# Scientific Collecting Permit Needed?



## RTTB (Jan 13, 2017)

After decades of collecting native scorpions and centipedes in my home state, I never thought one would need a permit for terrestrial invertebrates. I've always had a fishing license for herping. I was recently told by a fellow enthusiast I met that to collect scorpions centipedes or any invertebrates for that matter that I have to have a Scientific Colkecting permit and the Dept of Fish and Wildlife simply does not issue them to hobbyists like myself. I read the regs and they are vague and my emails to the specific officer assigned to terrestrial invertebrates have not been responded to. Almost sounds like if I find a centipede in my backyard that I can't collect it. Yeah right. I've never been questioned by all my years of black lighting in the desert areas near where I live and I have had Fish and Game check out what I was doing but were only interested if I had an reptiles. Can anyone lend any insight into this matter? I would appreciate it.


----------



## RTTB (Jan 13, 2017)

I live in California by the way.


----------



## chanda (Jan 13, 2017)

Howdy, neighbor! (I'm just up the road from you, in Redlands.)

I don't know the legal requirements for local collecting, but it's been my experience that nobody really cares as long as you're not bagging dozens of tarantulas or scorpions at a time. My personal opinion (not that it's worth much) is if I could squish or spray it with impunity for trespassing in my yard or garden, as so many other people do, then there's nothing wrong with sticking it in a cage and feeding it instead. (Not that I do squish or spray - I try to keep my yard as chemical-free and bug-friendly as possible.) Given that a great many people hire exterminators to eliminate spiders and scorpions on their property - or kill them when they find them out wandering around - and that is considered generally acceptable to do so - I don't think there are a great many people out there who will get upset at hobbyists collecting a few pets. I do know when I visited the Salton Sea with my son a few years ago I was talking to a couple of the park rangers about some of the inverts I wanted to find/catch. (I was specifically looking for a solifugid at the time.) They told me that they'd had some show up in the station recently and even took my number and offered to call me if another one showed up. While I never did get a call from them to come pick up a solifugid, they also didn't say "Oh, you can't do that!" or anything to that effect, so...

Reactions: Agree 2


----------



## RTTB (Jan 13, 2017)

Hi neighbor. It's a small world. I'm just trying to be mindful ethical and legal in my casual collecting. Thank you for your insight.


----------



## The Snark (Jan 14, 2017)

Beware state parks and national forests. Depredation can get you a hefty fine faster than you can say 'I was just...'.

Reactions: Agree 2 | Informative 1


----------



## RTTB (Jan 14, 2017)

Challenges =
(a) List the usernames of everyone who posted in the forum thread.
(b) Answer these questions about the forum thread:
(i) Which state does RTTB live in?
(ii) Which town does chanda live in?
(iii) What animal was chanda looking for on the visit to the Salton Sea?
(c) In the forum thread, rename "state parks" as "county parks" in the part that opens with the words containing "Beware state parks" and closes with "RTTB (Jan 14, 2017)", and give that part back.
The data after this point is unrelated to the forum thread.

Provided material =

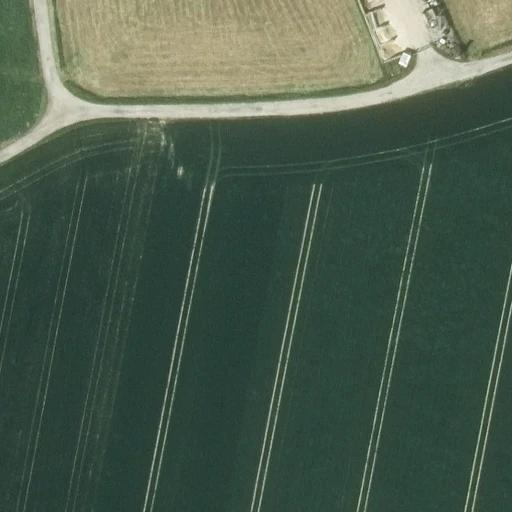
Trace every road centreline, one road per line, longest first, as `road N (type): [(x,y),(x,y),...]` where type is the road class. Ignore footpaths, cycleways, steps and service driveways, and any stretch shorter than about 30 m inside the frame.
road 1 (track): [(511,61),(350,104),(89,112),(0,156)]
road 2 (track): [(38,0),(50,86),(69,121)]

Task-by-task results =
(a) RTTB, chanda, The Snark

(b)
(i) California
(ii) Redlands
(iii) A solifugid

(c)
Beware county parks and national forests. Depredation can get you a hefty fine faster than you can say 'I was just...'.

Reactions: Agree 2 | Informative 1


----------



## RTTB (Jan 14, 2017)